Innovative character

The innovative concept of the idea is three-pronged:

  • Designing the conditions for on-the-ground social innovation,
  • Cultural accessibility towards energy matters,

Transversal workshops will be planned and conducted to include both experts and non-experts. However, what happens outside of these workshops could be considered even more important; empowering and enacting grounded change in mindsets and ideologies within local publics.
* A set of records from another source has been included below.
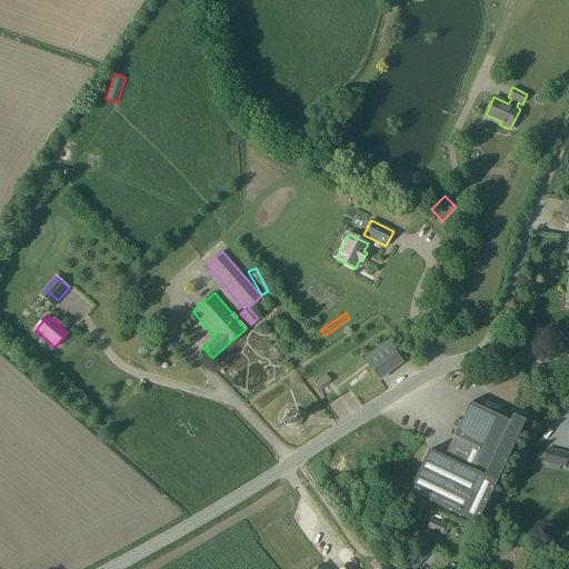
[(379,381),(403,362),(388,340),(363,359),(379,381)]
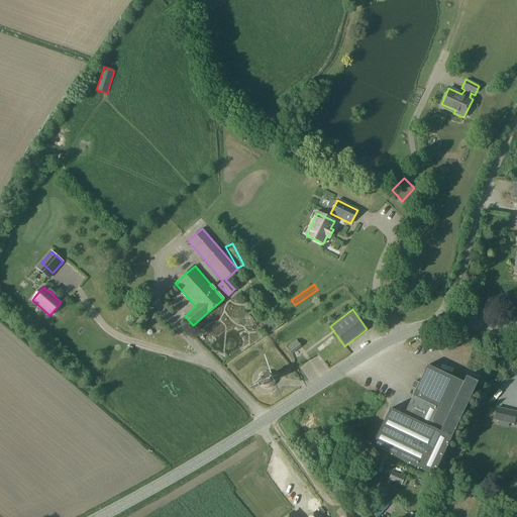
[(133,329),(140,331),(143,318),(136,317),(133,329)]
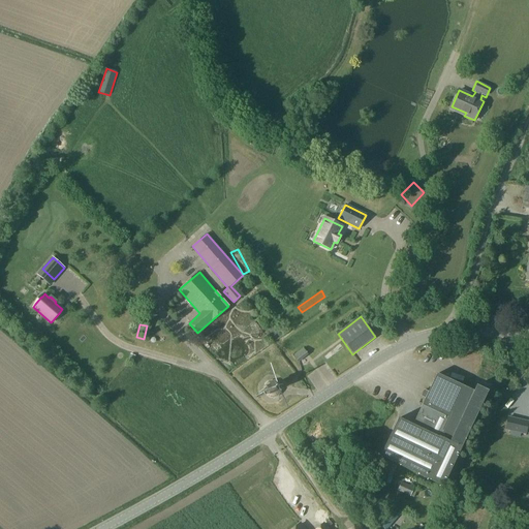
[(291,353),(297,363),(308,356),(302,346),(291,353)]
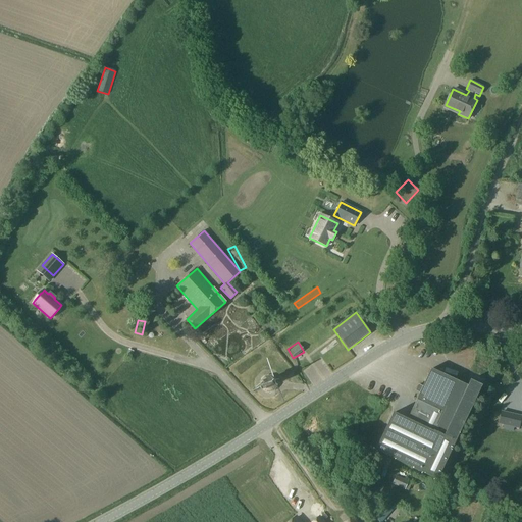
[(375,451),(437,480),(482,386),(470,380),(467,385),(431,369),(407,419),(394,413),(375,451)]
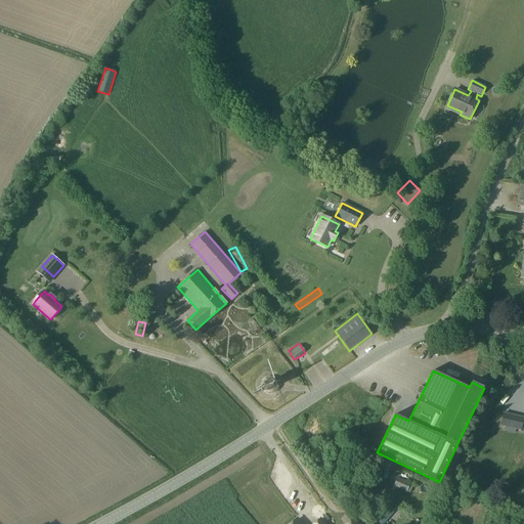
[(277,382),(272,378),(266,379),(262,383),(262,390),(267,393),(273,393),(277,388),(277,382)]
Thus, designing the conditions for social innovation is central to this work, in experimenting with grounded movements and public outreach in many different ways in motivating wider communication and meaningful engagement that bridges the gap between different sectors of society (e.g. harnessing partnerships with relevant campaigns and environmental agendas such as We The Power at Patagonia or with the Land Art Generator Initiative, creating films or Facebook or Instagram Live videos, and building website or printed brochure disseminations).

The motivation behind aligning with an artistic approach towards energy is in offering a shared dimension for different sectors of society to comment and convene on – the obvious and not-so-obvious aesthetic experiences of urban spaces in their daily lives. This segue into cultural accessibility explores and moulds the values that individuals, communities, groups and the wider society may have towards renewable energy in the city. Artists, designers and innovators involved in the process will be responsible for sparking conversation through a myriad of ways (e.g. provocative prototypes, exciting aesthetic experiences and services, and engaging pedagogics) and in leading the exploration into cultural values that may inform desirable situated futures.